Which lines have the string "config"? Copy all of them from the entries below.

============================================================

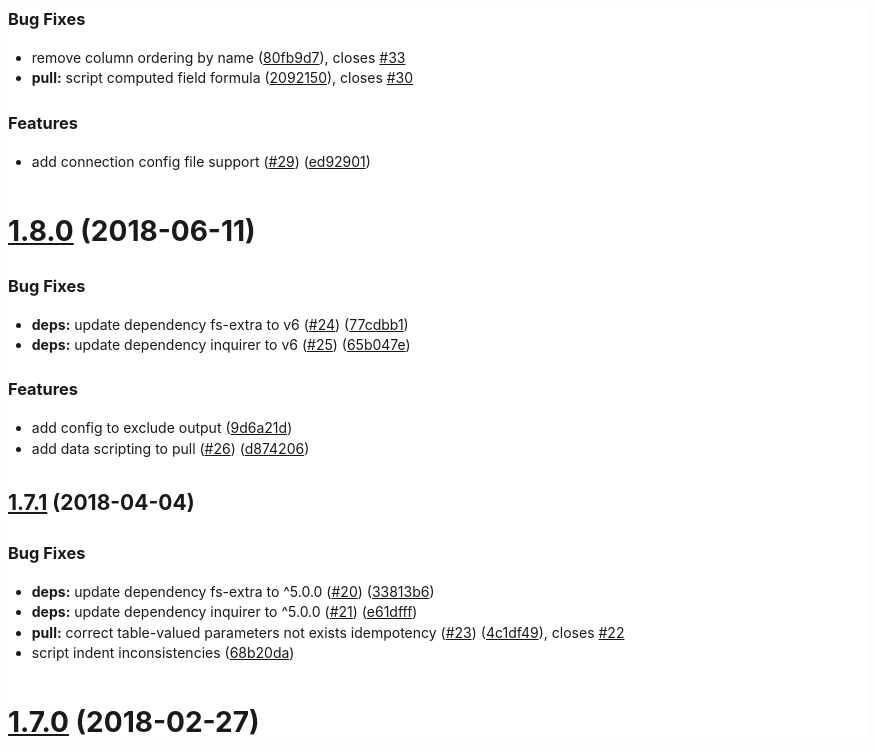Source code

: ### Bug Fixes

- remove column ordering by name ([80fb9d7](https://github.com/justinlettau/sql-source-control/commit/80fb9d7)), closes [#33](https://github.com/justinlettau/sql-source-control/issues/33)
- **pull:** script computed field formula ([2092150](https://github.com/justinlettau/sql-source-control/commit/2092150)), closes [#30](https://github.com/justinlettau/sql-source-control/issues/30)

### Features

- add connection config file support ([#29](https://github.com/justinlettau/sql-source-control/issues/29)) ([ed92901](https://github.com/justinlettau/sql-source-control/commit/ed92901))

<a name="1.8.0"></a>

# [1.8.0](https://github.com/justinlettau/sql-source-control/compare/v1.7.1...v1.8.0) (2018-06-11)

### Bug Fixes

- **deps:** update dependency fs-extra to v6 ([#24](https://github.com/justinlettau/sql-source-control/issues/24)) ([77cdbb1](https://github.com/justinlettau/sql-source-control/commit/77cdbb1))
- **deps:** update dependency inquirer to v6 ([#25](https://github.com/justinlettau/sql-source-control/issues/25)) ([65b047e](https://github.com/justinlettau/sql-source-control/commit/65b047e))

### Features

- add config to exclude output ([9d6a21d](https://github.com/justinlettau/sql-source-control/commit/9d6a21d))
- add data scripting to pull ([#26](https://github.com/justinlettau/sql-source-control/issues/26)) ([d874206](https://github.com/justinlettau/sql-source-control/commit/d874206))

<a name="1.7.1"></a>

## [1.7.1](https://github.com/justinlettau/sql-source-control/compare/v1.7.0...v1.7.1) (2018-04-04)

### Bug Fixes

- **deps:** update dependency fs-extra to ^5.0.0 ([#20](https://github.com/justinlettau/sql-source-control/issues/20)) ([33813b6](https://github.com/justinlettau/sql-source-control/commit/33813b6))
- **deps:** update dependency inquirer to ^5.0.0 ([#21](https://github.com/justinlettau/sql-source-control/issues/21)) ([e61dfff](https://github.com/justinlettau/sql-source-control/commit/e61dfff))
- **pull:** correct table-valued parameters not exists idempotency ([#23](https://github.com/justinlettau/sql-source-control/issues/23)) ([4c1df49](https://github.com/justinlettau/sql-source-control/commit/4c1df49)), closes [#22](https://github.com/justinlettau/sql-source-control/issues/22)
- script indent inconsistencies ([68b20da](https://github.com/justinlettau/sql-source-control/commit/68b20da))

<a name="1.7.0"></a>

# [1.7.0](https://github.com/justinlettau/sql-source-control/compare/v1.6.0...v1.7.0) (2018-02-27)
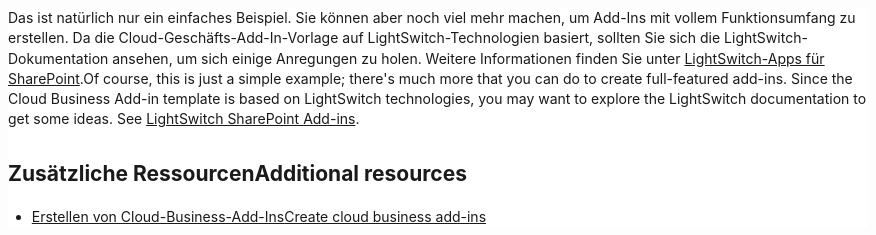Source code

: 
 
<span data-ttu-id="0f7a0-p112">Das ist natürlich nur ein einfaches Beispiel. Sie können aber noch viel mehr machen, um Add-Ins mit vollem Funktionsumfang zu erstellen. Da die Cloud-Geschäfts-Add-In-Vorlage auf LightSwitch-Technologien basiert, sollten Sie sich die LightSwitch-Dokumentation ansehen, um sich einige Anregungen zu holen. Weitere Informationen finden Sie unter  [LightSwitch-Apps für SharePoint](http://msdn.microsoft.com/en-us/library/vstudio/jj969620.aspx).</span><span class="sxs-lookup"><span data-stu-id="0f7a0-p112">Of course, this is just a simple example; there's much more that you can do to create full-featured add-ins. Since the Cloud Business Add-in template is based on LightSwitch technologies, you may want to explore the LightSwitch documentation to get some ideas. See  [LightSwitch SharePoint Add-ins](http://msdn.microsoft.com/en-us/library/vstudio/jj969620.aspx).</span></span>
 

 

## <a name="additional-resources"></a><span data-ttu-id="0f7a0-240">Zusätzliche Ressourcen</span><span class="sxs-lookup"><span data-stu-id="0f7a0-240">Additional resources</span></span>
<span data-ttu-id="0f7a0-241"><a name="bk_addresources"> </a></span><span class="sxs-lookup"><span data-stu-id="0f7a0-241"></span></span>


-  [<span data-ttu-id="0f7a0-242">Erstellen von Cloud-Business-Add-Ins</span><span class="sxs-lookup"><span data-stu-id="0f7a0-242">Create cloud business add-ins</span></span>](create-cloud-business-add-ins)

============================================================

* FINAL ANSWER *
- add connection config file support ([#29](https://github.com/justinlettau/sql-source-control/issues/29)) ([ed92901](https://github.com/justinlettau/sql-source-control/commit/ed92901))
- add config to exclude output ([9d6a21d](https://github.com/justinlettau/sql-source-control/commit/9d6a21d))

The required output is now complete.